Another use is to catch programmer errors. Say you are writing a library and some function accepts a pointer that cannot be null in any circumstance, that is, if it's null, you are clearly in presence of a programmer error. You can return an error like E_POINTER or throw some InvalidArgument exception and hope someone notices, but you'll get their attention better by failing fast :-)
Note that I'm not restricting the example to pointers, you can generalize to any parameter or condition that should never happen.
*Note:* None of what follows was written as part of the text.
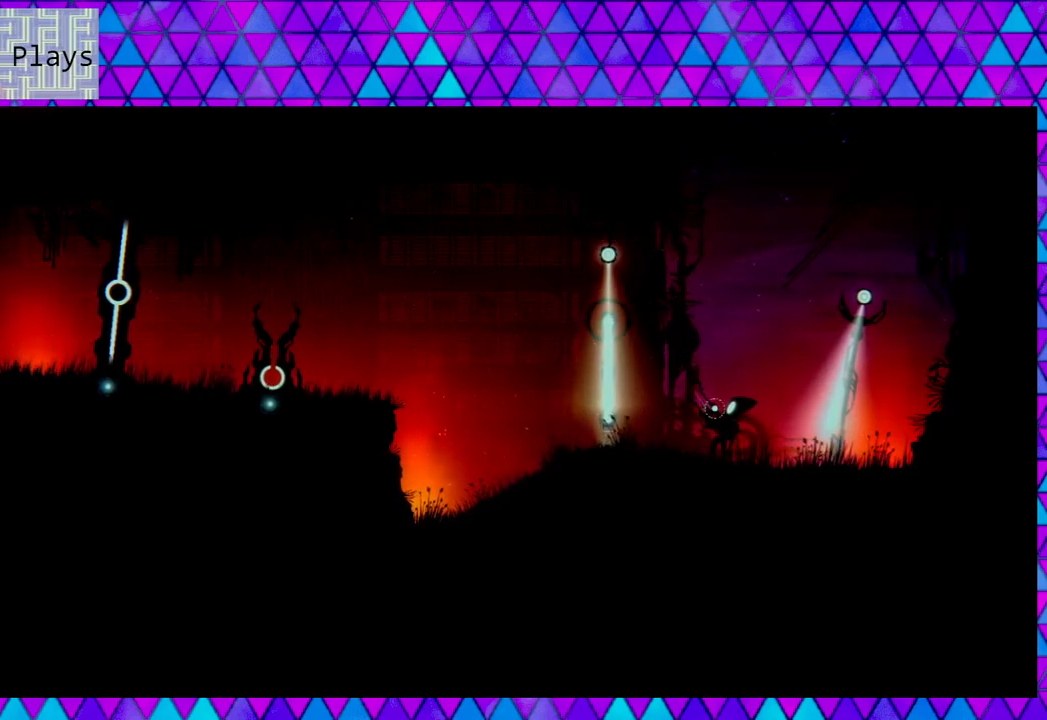
{"buttons": [], "left_stick": "left", "right_stick": "center", "events": [[333, "left_stick", "left"]]}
Failing fast ultimately results in better quality apps, as many bugs no longer go unnoticed.
Finally, failing fast helps with capturing the state of the process as faithfully as possible (as a memory dump gets created), in particular when failing fast immediately upon detecting an unrecoverable error or a really unexpected condition.
If the process was allowed to continue, say the 'finally' clauses would run or the stack would be unwound, and things would get destroyed or disposed-of, before a memory dump is taken, then the state of the process might be altered in such as way that makes it much more difficult to diagnose the root cause of the problem.
It kills the application and even skips try/finally blocks.
From .NET Framework Design Guidelines on Exception Throwing:
✓ CONSIDER terminating the process by calling System.Environment.FailFast (.NET Framework 2.0 feature) instead of throwing an exception if your code encounters a situation where it is unsafe for further execution.
Joe Duffy discusses failing fast and the discipline to make it useful, here.
http://joeduffyblog.com/2014/10/13/if-youre-going-to-fail-do-it-fast/
Essentially, he's saying that for programming bugs - i.e. unexpected errors that are the fault of the programmer and not the programme user or other inputs or situations that can be reasonable expected to be bad - then deciding to always fail fast for unexpected errors has been seen to improve code quality.
I think since its an optional team decision and discipline, use of this API in C# is rare since in reality we're all mostly writing LoB apps for 12 people in HR or an online shop at best.
So for us, we'd maybe use this when we want deny the consumer of our API the opportunity of making any further moves.
An unhandled exception that is thrown (or rethrown) within a Task won't take effect until the Task is garbage-collected, at some perhaps-random time later.
This method lets you crash the process now -- see this answer.